> [Activity]: Every line in the records below that holds the word "John" is to be copied.

Input data below:

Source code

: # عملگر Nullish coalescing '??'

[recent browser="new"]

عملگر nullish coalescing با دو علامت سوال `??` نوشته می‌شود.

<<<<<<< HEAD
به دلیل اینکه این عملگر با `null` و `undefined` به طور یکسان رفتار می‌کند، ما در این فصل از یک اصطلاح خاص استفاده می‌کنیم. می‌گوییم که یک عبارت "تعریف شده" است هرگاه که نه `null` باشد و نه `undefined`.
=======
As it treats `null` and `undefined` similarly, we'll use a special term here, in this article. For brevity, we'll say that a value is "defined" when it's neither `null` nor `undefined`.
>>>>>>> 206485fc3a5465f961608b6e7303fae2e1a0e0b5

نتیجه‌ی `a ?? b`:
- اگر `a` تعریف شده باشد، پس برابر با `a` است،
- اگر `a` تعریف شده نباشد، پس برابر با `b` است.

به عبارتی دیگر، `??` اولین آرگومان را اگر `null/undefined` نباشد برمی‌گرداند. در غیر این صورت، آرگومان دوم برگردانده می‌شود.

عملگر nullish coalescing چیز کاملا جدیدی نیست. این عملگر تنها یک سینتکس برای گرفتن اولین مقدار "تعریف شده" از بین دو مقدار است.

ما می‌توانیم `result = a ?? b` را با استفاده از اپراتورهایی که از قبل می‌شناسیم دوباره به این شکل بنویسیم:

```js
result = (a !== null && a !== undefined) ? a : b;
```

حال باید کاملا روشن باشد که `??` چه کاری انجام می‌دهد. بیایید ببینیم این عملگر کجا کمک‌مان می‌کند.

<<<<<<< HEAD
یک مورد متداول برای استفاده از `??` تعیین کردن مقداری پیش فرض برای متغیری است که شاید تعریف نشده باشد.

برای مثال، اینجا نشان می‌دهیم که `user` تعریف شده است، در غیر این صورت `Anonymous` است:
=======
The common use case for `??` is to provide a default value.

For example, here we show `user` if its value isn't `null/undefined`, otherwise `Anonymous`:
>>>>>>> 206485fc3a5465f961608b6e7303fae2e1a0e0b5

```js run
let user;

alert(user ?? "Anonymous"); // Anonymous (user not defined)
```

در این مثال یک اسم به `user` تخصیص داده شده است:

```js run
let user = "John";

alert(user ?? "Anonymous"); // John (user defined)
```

End of Input data.
Input data below:

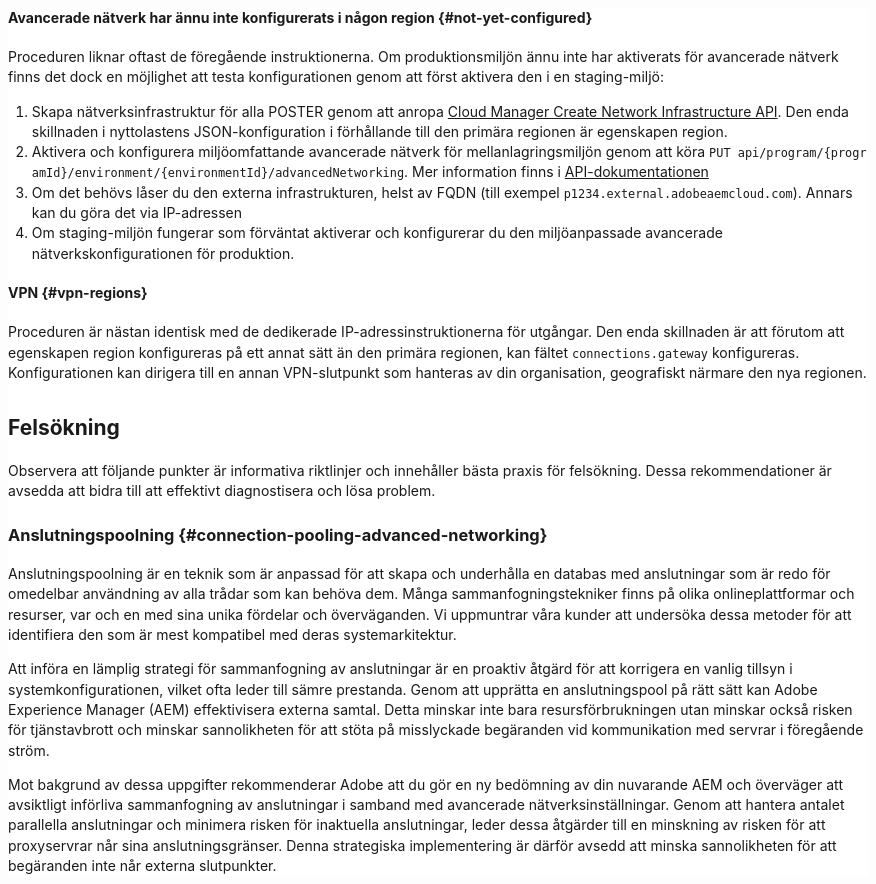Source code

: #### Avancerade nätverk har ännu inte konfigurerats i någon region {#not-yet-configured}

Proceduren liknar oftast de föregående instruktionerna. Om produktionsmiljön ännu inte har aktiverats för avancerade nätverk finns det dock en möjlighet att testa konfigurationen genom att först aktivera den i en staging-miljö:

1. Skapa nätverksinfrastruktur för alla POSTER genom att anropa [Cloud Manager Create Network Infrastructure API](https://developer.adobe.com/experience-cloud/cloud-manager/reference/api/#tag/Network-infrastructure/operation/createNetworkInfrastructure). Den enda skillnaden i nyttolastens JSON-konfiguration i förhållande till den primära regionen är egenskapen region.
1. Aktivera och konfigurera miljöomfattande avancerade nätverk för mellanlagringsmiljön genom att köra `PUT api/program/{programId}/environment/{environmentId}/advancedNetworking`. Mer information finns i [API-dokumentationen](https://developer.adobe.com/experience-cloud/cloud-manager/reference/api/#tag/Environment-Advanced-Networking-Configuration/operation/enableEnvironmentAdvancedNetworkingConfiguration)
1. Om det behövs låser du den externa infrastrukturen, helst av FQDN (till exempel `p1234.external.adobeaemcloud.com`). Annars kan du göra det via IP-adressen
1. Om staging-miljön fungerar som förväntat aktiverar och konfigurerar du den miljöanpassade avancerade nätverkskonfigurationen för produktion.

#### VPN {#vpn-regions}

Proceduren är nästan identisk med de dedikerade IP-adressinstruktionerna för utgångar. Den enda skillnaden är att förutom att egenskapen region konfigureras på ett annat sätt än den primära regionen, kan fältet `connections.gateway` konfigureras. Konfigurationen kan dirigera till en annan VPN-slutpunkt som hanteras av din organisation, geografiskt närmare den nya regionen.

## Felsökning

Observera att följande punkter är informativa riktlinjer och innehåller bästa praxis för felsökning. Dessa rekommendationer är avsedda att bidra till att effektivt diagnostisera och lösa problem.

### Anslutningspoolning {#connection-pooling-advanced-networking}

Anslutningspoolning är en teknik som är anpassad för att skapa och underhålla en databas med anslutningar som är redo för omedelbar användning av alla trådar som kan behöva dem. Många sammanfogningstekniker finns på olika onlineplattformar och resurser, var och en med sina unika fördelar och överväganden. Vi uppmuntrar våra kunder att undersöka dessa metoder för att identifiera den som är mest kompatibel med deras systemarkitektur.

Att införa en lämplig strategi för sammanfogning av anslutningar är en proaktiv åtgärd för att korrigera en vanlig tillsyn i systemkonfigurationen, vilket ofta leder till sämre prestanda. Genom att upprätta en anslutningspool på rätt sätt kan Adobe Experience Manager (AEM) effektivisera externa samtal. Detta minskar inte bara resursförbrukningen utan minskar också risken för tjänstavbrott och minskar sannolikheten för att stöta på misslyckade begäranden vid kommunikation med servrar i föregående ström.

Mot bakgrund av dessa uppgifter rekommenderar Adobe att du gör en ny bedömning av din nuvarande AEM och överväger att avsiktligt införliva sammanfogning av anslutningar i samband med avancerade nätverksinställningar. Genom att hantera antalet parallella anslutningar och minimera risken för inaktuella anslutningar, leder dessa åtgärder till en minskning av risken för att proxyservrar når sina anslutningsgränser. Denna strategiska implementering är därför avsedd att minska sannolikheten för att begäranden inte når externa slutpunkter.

End of Input data.

> [Output of the task]:
let user = "John";
alert(user ?? "Anonymous"); // John (user defined)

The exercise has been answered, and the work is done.